--- Supplied information ---

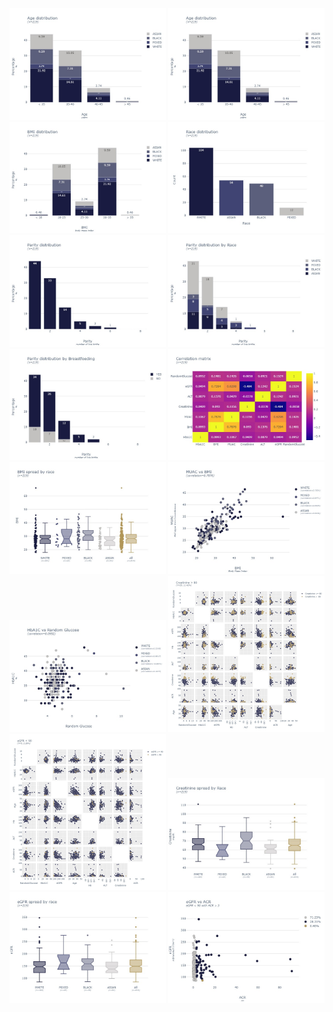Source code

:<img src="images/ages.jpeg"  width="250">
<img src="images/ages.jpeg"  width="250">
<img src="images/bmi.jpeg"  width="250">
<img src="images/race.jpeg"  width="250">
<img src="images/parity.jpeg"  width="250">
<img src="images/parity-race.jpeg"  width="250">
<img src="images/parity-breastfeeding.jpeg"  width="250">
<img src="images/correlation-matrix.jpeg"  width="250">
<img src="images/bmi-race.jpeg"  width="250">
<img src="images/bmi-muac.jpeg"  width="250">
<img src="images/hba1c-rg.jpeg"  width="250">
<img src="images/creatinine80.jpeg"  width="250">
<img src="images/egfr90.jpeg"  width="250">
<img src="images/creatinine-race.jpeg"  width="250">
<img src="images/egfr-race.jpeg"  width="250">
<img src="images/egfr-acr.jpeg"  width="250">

---

Your task>
The answer must be every line of the records above that holds the word "parity".

Response to the exercise>
<img src="images/parity.jpeg"  width="250">
<img src="images/parity-race.jpeg"  width="250">
<img src="images/parity-breastfeeding.jpeg"  width="250">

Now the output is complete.